▶ WHAT NEEDS TO BE DONE
Omit the pictures, and output the rest of the entries exactly as written.

▶ DATA FOR THIS EXERCISE
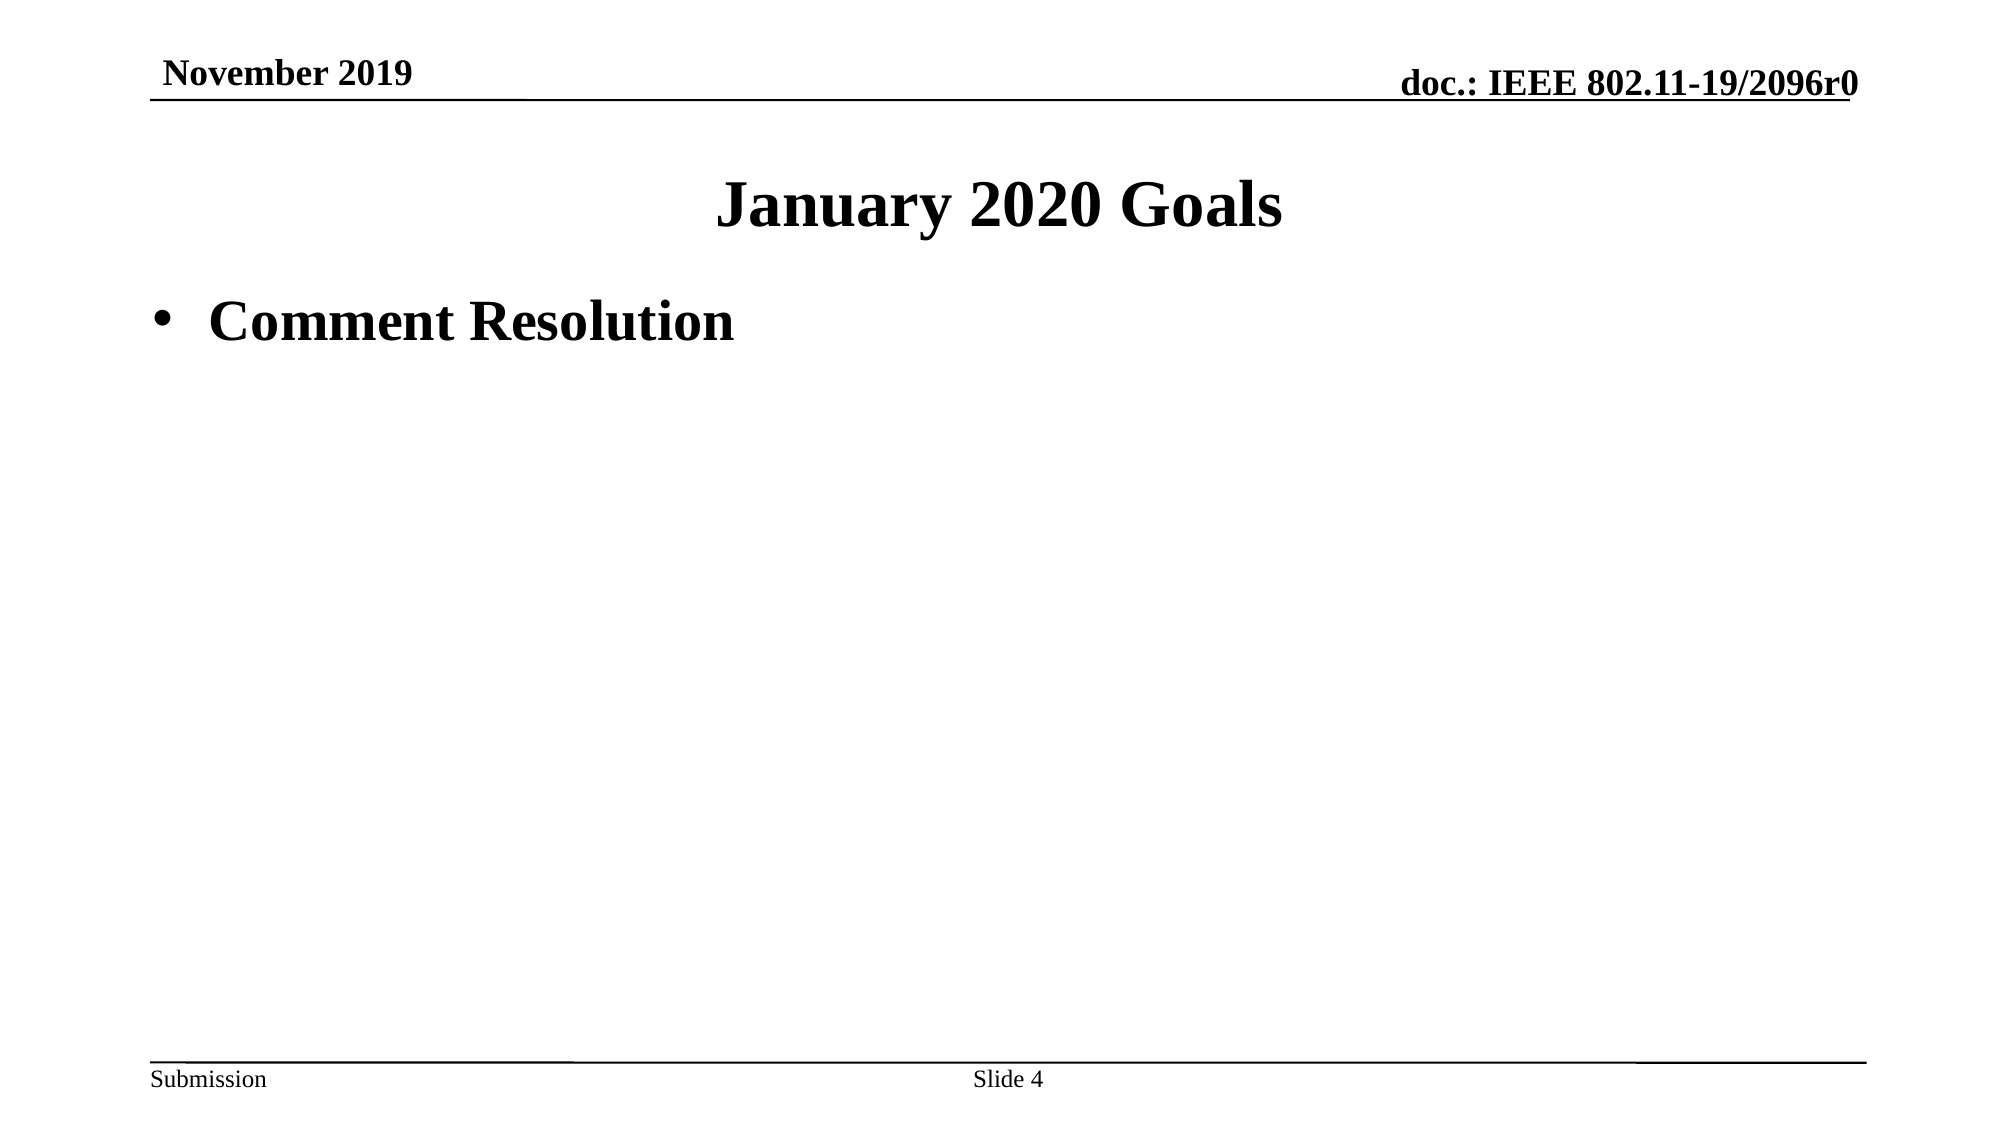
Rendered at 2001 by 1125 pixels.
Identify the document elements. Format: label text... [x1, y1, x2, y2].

footer Osama Aboul-Magd (Huawei Technologies) [1362, 1061, 1863, 1123]
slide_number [162, 47, 451, 93]
list Comment Resolution [137, 274, 1863, 1001]
slide_number Slide 4 [950, 1061, 1067, 1123]
title January 2020 Goals [149, 112, 1850, 274]
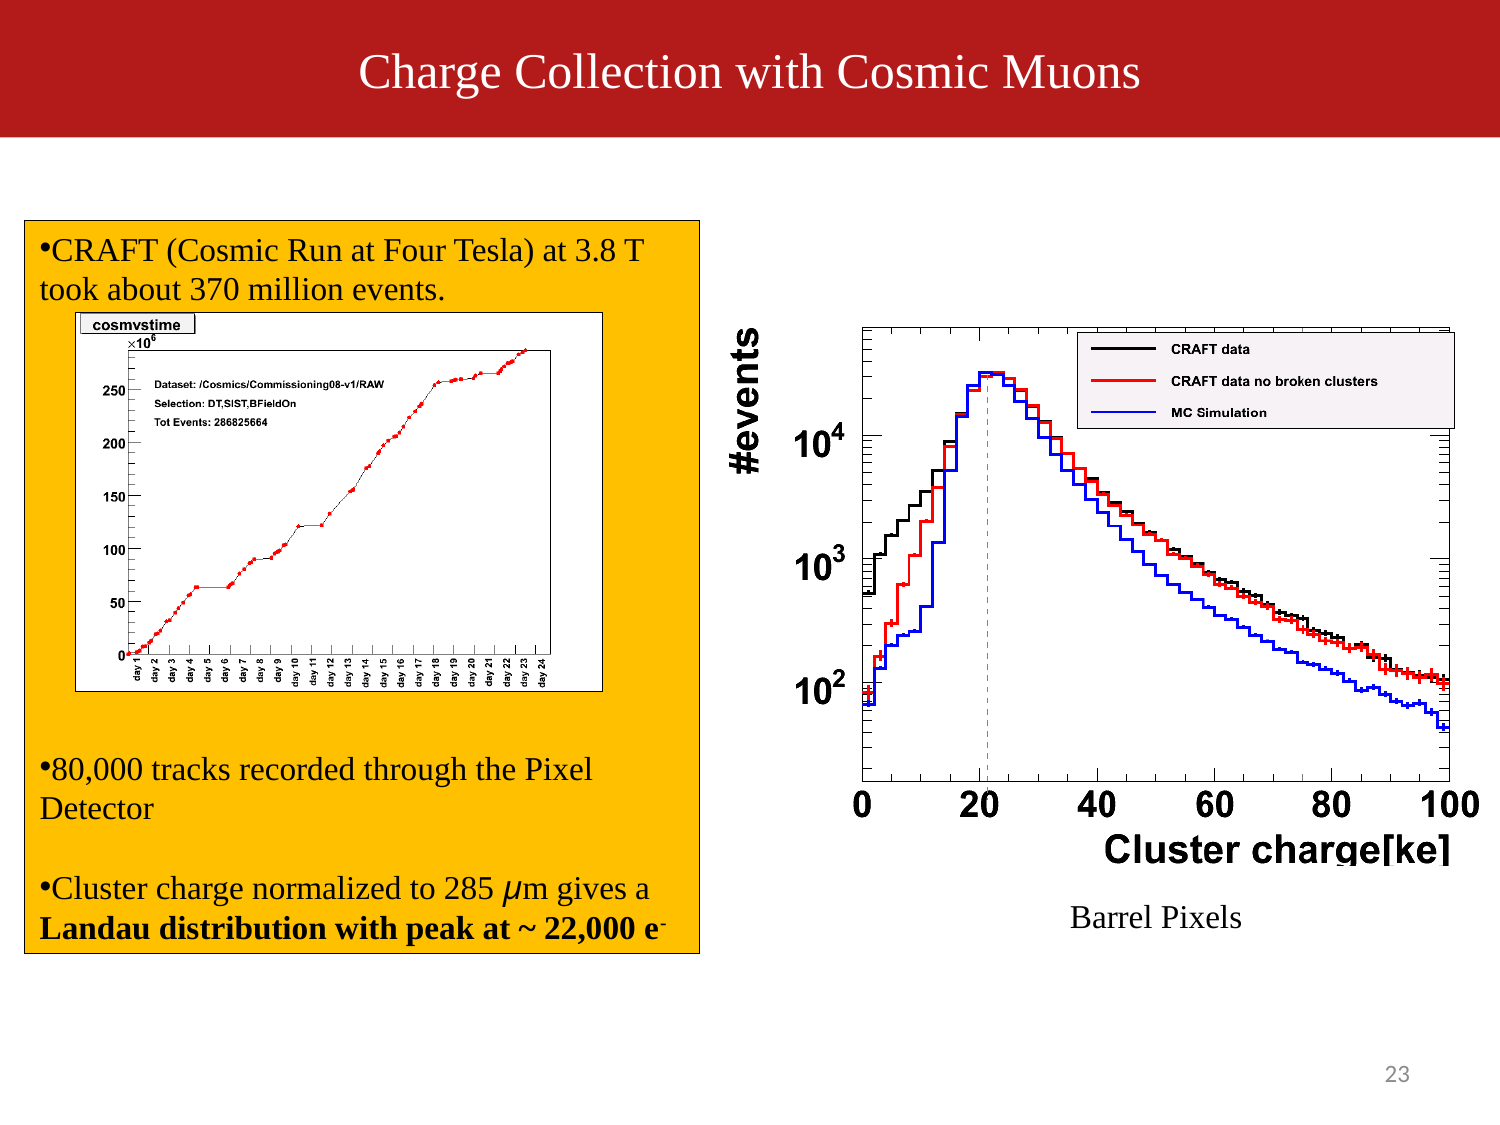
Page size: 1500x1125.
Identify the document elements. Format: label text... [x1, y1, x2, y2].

text_box Barrel Pixels [999, 887, 1313, 943]
text_box CRAFT (Cosmic Run at Four Tesla) at 3.8 T took about 370 million events. 80,000 tracks recorded through the Pixel Detector Cluster charge normalized to 285 μm gives a Landau distribution with peak at ~ 22,000 e- [24, 220, 700, 954]
text_box Charge Collection with Cosmic Muons [0, 0, 1500, 139]
picture [74, 312, 603, 692]
picture [711, 299, 1500, 867]
slide_number 23 [1074, 1042, 1425, 1103]
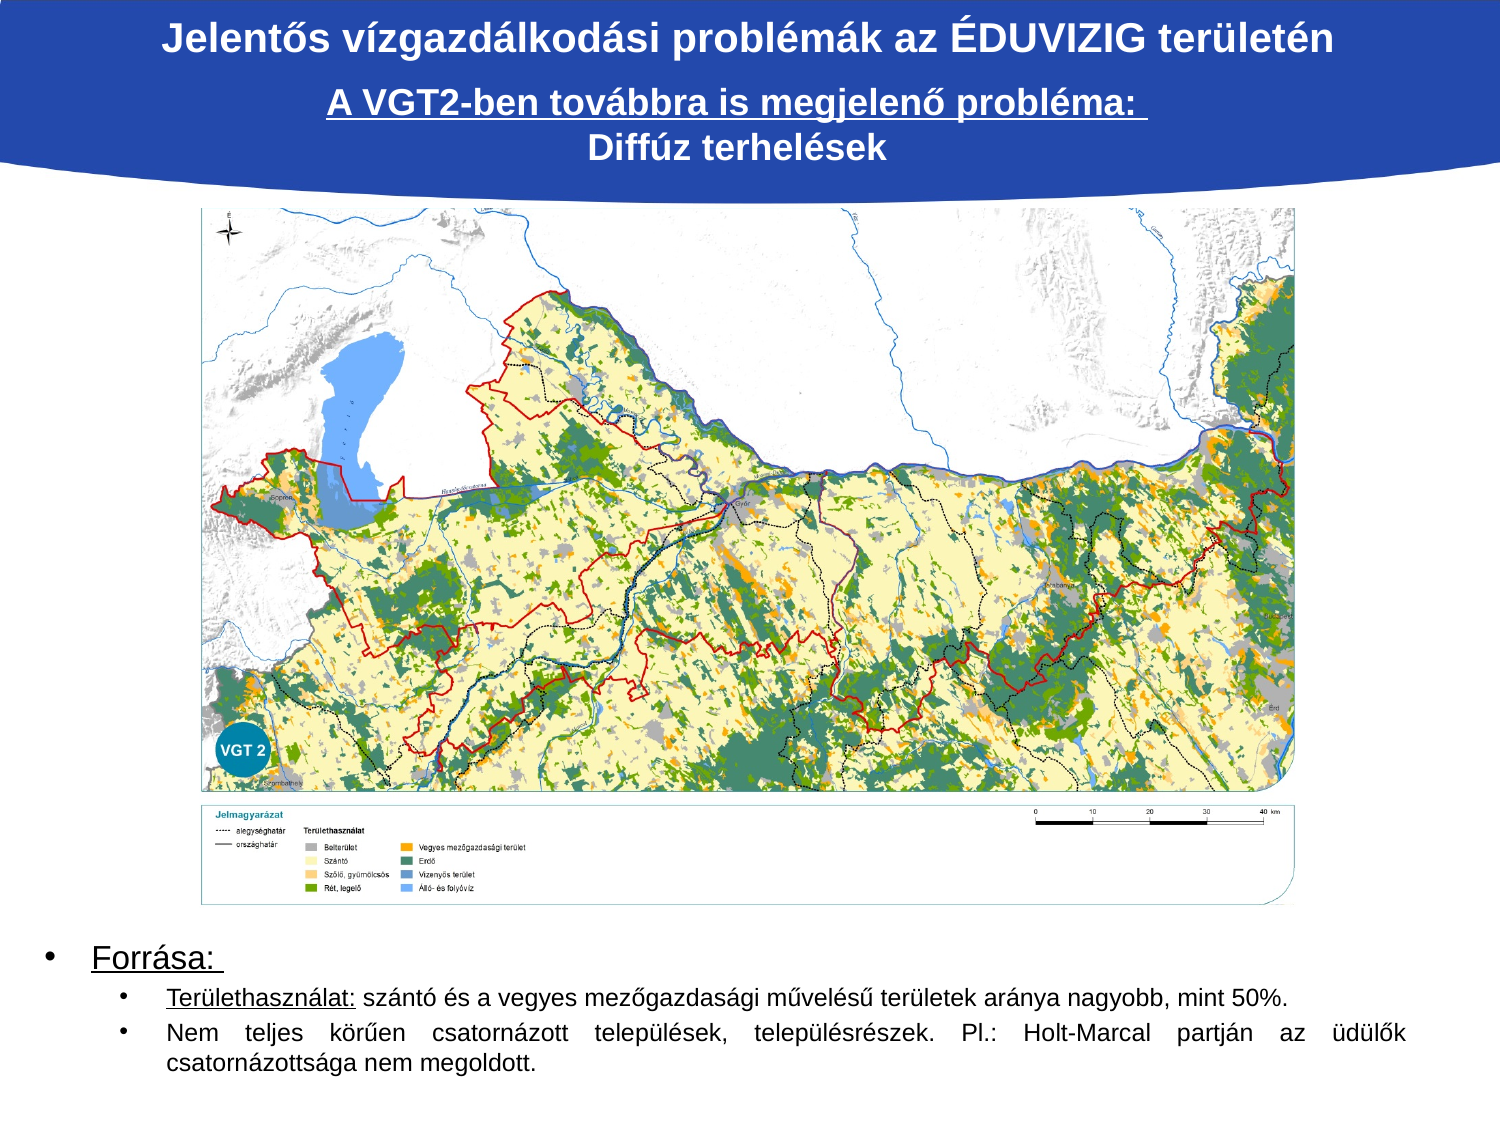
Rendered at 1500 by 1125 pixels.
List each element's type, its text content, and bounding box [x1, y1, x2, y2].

▶ PROBLEM SOLUTION
Rendered at 2001 by 1125 pixels.
Identify the document elements. Format: label text... [x1, y1, x2, y2].

footer Osama Aboul-Magd (Huawei Technologies) [1362, 1061, 1863, 1123]
slide_number [162, 47, 451, 93]
list Comment Resolution [137, 274, 1863, 1001]
slide_number Slide 4 [950, 1061, 1067, 1123]
title January 2020 Goals [149, 112, 1850, 274]
Page size: 1500x1125.
Identify the document elements. Format: label text... [x1, y1, x2, y2].

text_box Barrel Pixels [999, 887, 1313, 943]
text_box CRAFT (Cosmic Run at Four Tesla) at 3.8 T took about 370 million events. 80,000 tracks recorded through the Pixel Detector Cluster charge normalized to 285 μm gives a Landau distribution with peak at ~ 22,000 e- [24, 220, 700, 954]
text_box Charge Collection with Cosmic Muons [0, 0, 1500, 139]
picture [74, 312, 603, 692]
picture [711, 299, 1500, 867]
slide_number 23 [1074, 1042, 1425, 1103]
Rendered at 1500 by 1125 pixels.
List each element's type, its text content, and bounding box [x1, y1, x2, y2].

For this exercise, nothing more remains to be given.